The executive doesn't "own" state-owned enterprises, even if it may control those enterprises. Likewise, describing an entity like the "Taiwan Power Company" as a "subsidiary of the Ministry of Economic Affairs", when really what it does is appoint the company's top officials and supervise them, is misleading.
The profits of the enterprise, if any, go to the state, not to a particular agency's budget for its own purely discretionary use. It can't sell the company without legislative approval either, and if it did sell the company, the proceeds of the sale wouldn't be limited to one branch of government, let alone to use by the particular agency that supervises the managers of the SOE.
The legislature has power to set policies regarding the company and to adopt budgets determining where the economic proceeds of the company go.
Also, in Taiwan, distinguishing different branches of the government is a bit complicated in this semi-Presidential system too, and partisan division between the executive branch and the unicameral legislature has been the exception rather than the rule there:
The government is divided into five branches (Yuan): the Executive
Yuan (cabinet), the Legislative Yuan (Congress or Parliament), the
Judicial Yuan, the Control Yuan (audit agency), and the Examination
Yuan (civil service examination agency).
The head of state and commander-in-chief of the armed forces is the
president, who is elected by popular vote for a maximum of 2 four-year
terms on the same ticket as the vice-president. The president appoints
the members of the Executive Yuan as their cabinet, including a
premier, who is officially the President of the Executive Yuan;
members are responsible for policy and administration. . . .
The premier is selected by the president without the need for approval
from the legislature, but the legislature can pass laws without regard
for the president, as neither he nor the Premier wields veto power.
Thus, there is little incentive for the president and the legislature
to negotiate on legislation if they are of opposing parties. After the
election of the pan-Green's Chen Shui-bian as president in 2000,
legislation repeatedly stalled because of deadlock with the
Legislative Yuan, which was controlled by a pan-Blue majority.
Historically, the ROC has been dominated by strongman single party
politics. This legacy has resulted in executive powers currently being
concentrated in the office of the president rather than the premier,
even though the constitution does not explicitly state the extent of
the president's executive power.
In General
Generally speaking, state owned enterprises as the name implies are owned by the state.

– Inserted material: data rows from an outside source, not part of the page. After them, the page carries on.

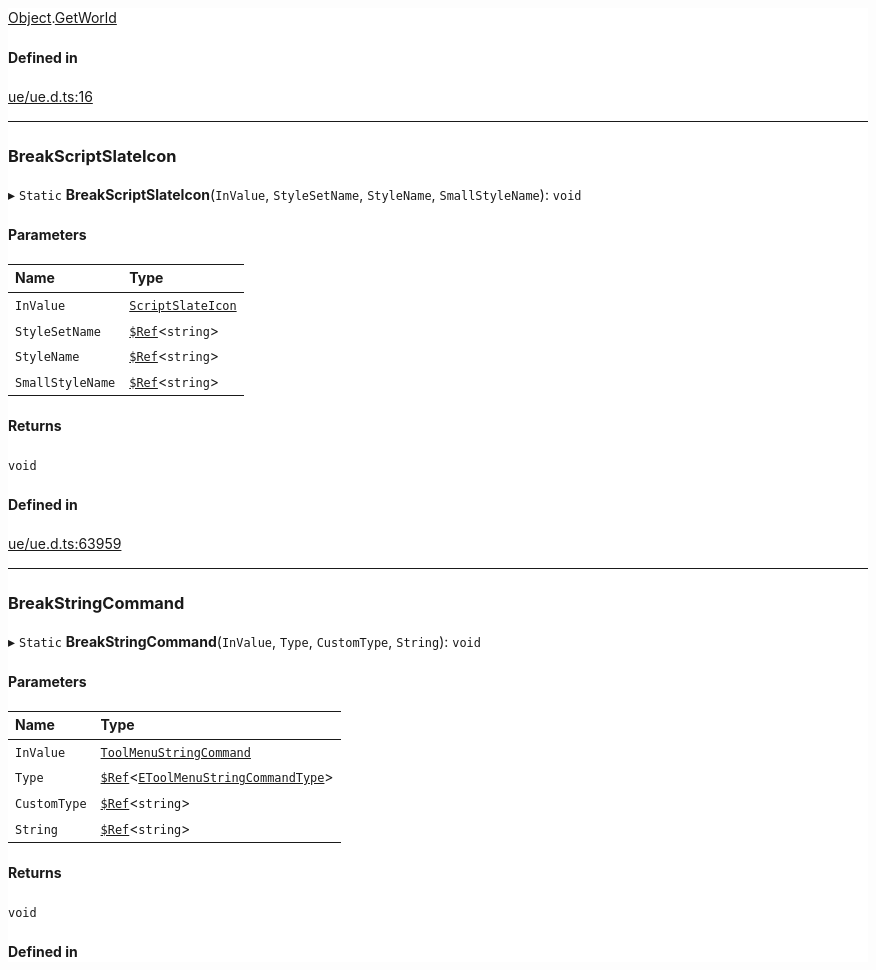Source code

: [Object](ue_ue.Object.md).[GetWorld](ue_ue.Object.md#getworld)

#### Defined in

[ue/ue.d.ts:16](https://github.com/YugMetaverse/yug_typings/blob/b7d9b19/ue/ue.d.ts#L16)

___

### BreakScriptSlateIcon

▸ `Static` **BreakScriptSlateIcon**(`InValue`, `StyleSetName`, `StyleName`, `SmallStyleName`): `void`

#### Parameters

| Name | Type |
| :------ | :------ |
| `InValue` | [`ScriptSlateIcon`](ue_ue.ScriptSlateIcon.md) |
| `StyleSetName` | [`$Ref`](../interfaces/puerts._Ref.md)<`string`\> |
| `StyleName` | [`$Ref`](../interfaces/puerts._Ref.md)<`string`\> |
| `SmallStyleName` | [`$Ref`](../interfaces/puerts._Ref.md)<`string`\> |

#### Returns

`void`

#### Defined in

[ue/ue.d.ts:63959](https://github.com/YugMetaverse/yug_typings/blob/b7d9b19/ue/ue.d.ts#L63959)

___

### BreakStringCommand

▸ `Static` **BreakStringCommand**(`InValue`, `Type`, `CustomType`, `String`): `void`

#### Parameters

| Name | Type |
| :------ | :------ |
| `InValue` | [`ToolMenuStringCommand`](ue_ue.ToolMenuStringCommand.md) |
| `Type` | [`$Ref`](../interfaces/puerts._Ref.md)<[`EToolMenuStringCommandType`](../enums/ue_ue.EToolMenuStringCommandType.md)\> |
| `CustomType` | [`$Ref`](../interfaces/puerts._Ref.md)<`string`\> |
| `String` | [`$Ref`](../interfaces/puerts._Ref.md)<`string`\> |

#### Returns

`void`

#### Defined in
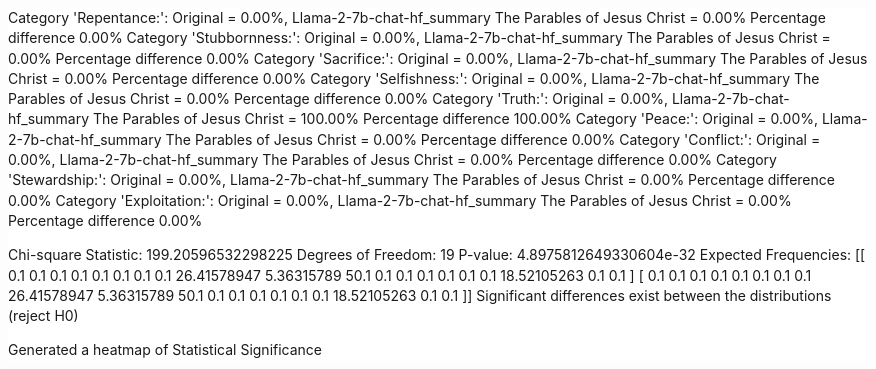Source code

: Category 'Repentance:': Original = 0.00%, Llama-2-7b-chat-hf_summary The Parables of Jesus Christ = 0.00%
Percentage difference 0.00%
Category 'Stubbornness:': Original = 0.00%, Llama-2-7b-chat-hf_summary The Parables of Jesus Christ = 0.00%
Percentage difference 0.00%
Category 'Sacrifice:': Original = 0.00%, Llama-2-7b-chat-hf_summary The Parables of Jesus Christ = 0.00%
Percentage difference 0.00%
Category 'Selfishness:': Original = 0.00%, Llama-2-7b-chat-hf_summary The Parables of Jesus Christ = 0.00%
Percentage difference 0.00%
Category 'Truth:': Original = 0.00%, Llama-2-7b-chat-hf_summary The Parables of Jesus Christ = 100.00%
Percentage difference 100.00%
Category 'Peace:': Original = 0.00%, Llama-2-7b-chat-hf_summary The Parables of Jesus Christ = 0.00%
Percentage difference 0.00%
Category 'Conflict:': Original = 0.00%, Llama-2-7b-chat-hf_summary The Parables of Jesus Christ = 0.00%
Percentage difference 0.00%
Category 'Stewardship:': Original = 0.00%, Llama-2-7b-chat-hf_summary The Parables of Jesus Christ = 0.00%
Percentage difference 0.00%
Category 'Exploitation:': Original = 0.00%, Llama-2-7b-chat-hf_summary The Parables of Jesus Christ = 0.00%
Percentage difference 0.00%

Chi-square Statistic: 199.20596532298225
Degrees of Freedom: 19
P-value: 4.8975812649330604e-32
Expected Frequencies:
[[ 0.1         0.1         0.1         0.1         0.1         0.1
   0.1         0.1        26.41578947  5.36315789 50.1         0.1
   0.1         0.1         0.1         0.1         0.1        18.52105263
   0.1         0.1       ]
 [ 0.1         0.1         0.1         0.1         0.1         0.1
   0.1         0.1        26.41578947  5.36315789 50.1         0.1
   0.1         0.1         0.1         0.1         0.1        18.52105263
   0.1         0.1       ]]
Significant differences exist between the distributions (reject H0)


 Generated a heatmap of Statistical Significance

The executive and legislature are simply different parts of the management team of the entity that is the state. They aren't really entities in their own right. Moreover, in parliamentary systems, the executive and legislative branches are in any case, basically fused.
This said, there are some fairly trivial enterprises owned by the state that are managed by a government's legislative branch to the exclusion of the executive branch.
For example, in the United States, the Library of Congress and the Capitol building gift shop are enterprises run by Congress rather than being managed by the President or his appointees, for reasons that are mostly historical accidents or are just expedient.
The U.S. and many other countries also have "independent agencies" which are formally part of the executive branch, but are run by boards of directors or individual directors who are appointed by legislators and/or the executive branch and/or voters in an election, but do not report to them directly.
AMTRAK, the U.S. Postal Service, the Tennessee Valley Authority, the Corporation for Public Broadcasting, many state universities and colleges, and many special districts (e.g. water boards and cemetery boards) operate in this fashion.
While it is not an enterprise exactly, in most U.S. states, the state auditor is appointed by the legislature to the exclusion of the executive branch, because this official's job is to investigate the executive branch.